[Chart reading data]
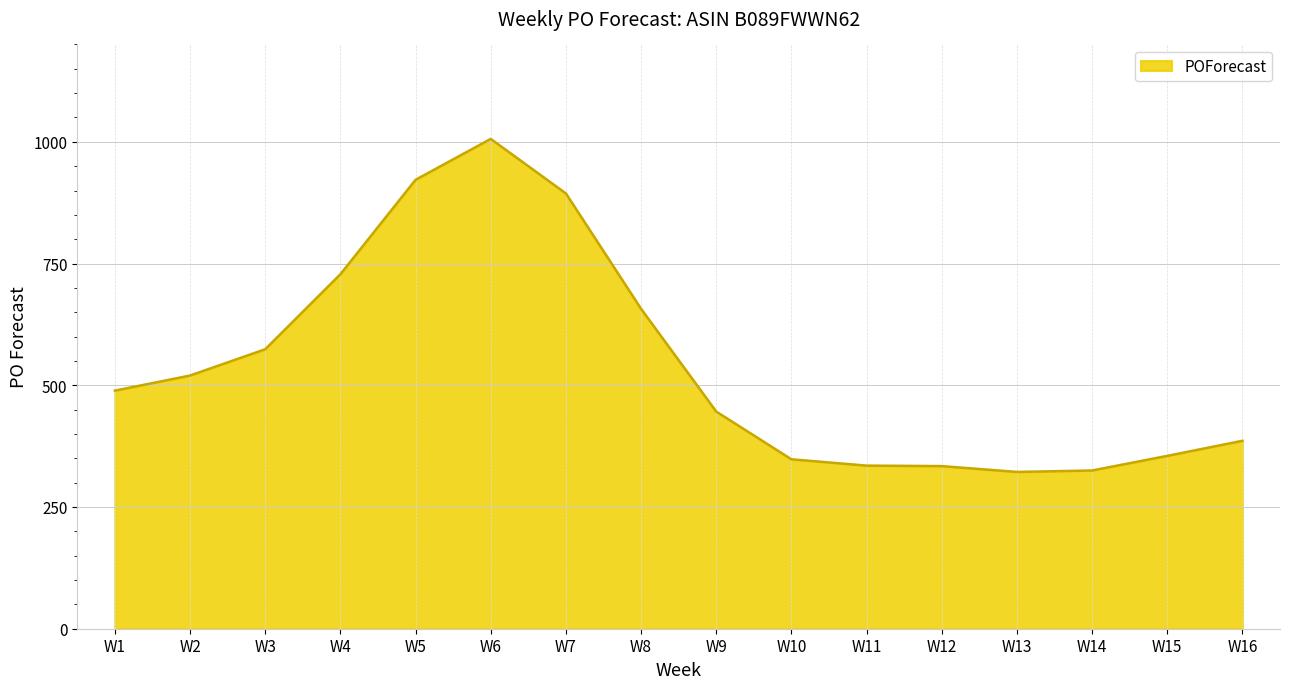

Which category has the highest value across all series?

W6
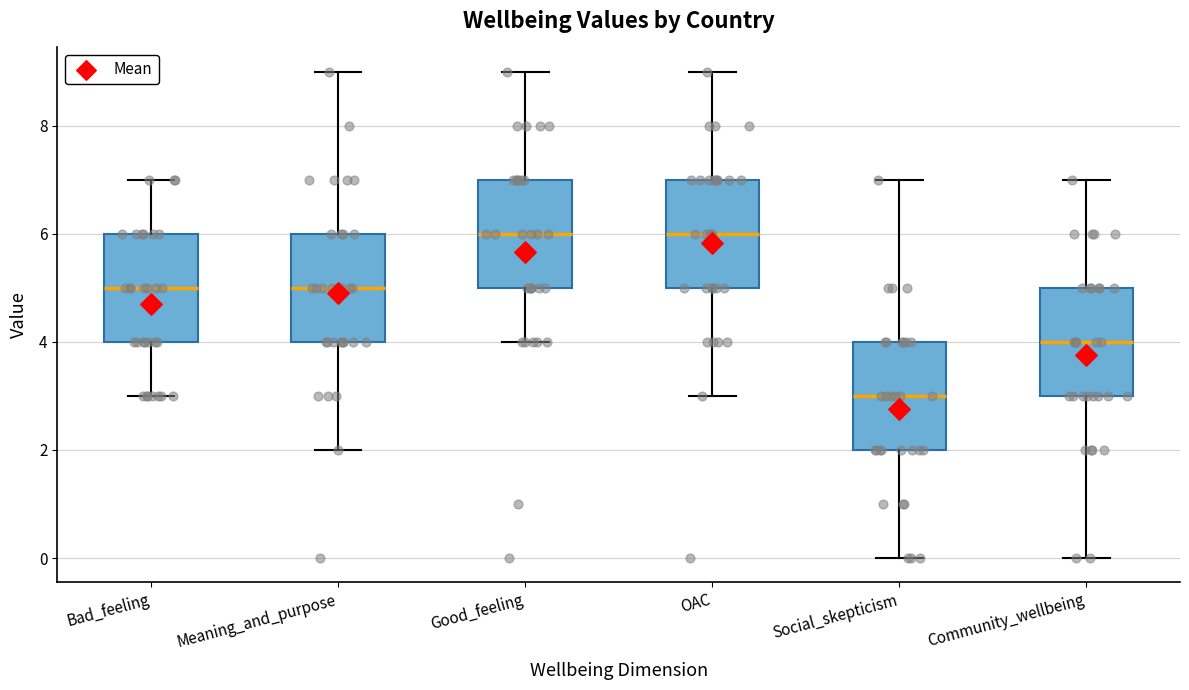

Reading left to right, transcribe this box plot: for each box, give where its median line is, the range the box spans, and where its two whiskers end, as read against the y-axis. The values are not printed on the chart, so give them approximately, as read against the axis.

Bad_feeling: median 5, box 4 to 6, whiskers 3 to 7
Meaning_and_purpose: median 5, box 4 to 6, whiskers 2 to 9
Good_feeling: median 6, box 5 to 7, whiskers 4 to 9
OAC: median 6, box 5 to 7, whiskers 3 to 9
Social_skepticism: median 3, box 2 to 4, whiskers 0 to 7
Community_wellbeing: median 4, box 3 to 5, whiskers 0 to 7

> _Work request_: Copy out every item above word for word, omitting the pictures.

> _Task output_:
Which category has the highest value across all series?

W6

Reading left to right, transcribe this box plot: for each box, give where its median line is, the range the box spans, and where its two whiskers end, as read against the y-axis. The values are not printed on the chart, so give them approximately, as read against the axis.

Bad_feeling: median 5, box 4 to 6, whiskers 3 to 7
Meaning_and_purpose: median 5, box 4 to 6, whiskers 2 to 9
Good_feeling: median 6, box 5 to 7, whiskers 4 to 9
OAC: median 6, box 5 to 7, whiskers 3 to 9
Social_skepticism: median 3, box 2 to 4, whiskers 0 to 7
Community_wellbeing: median 4, box 3 to 5, whiskers 0 to 7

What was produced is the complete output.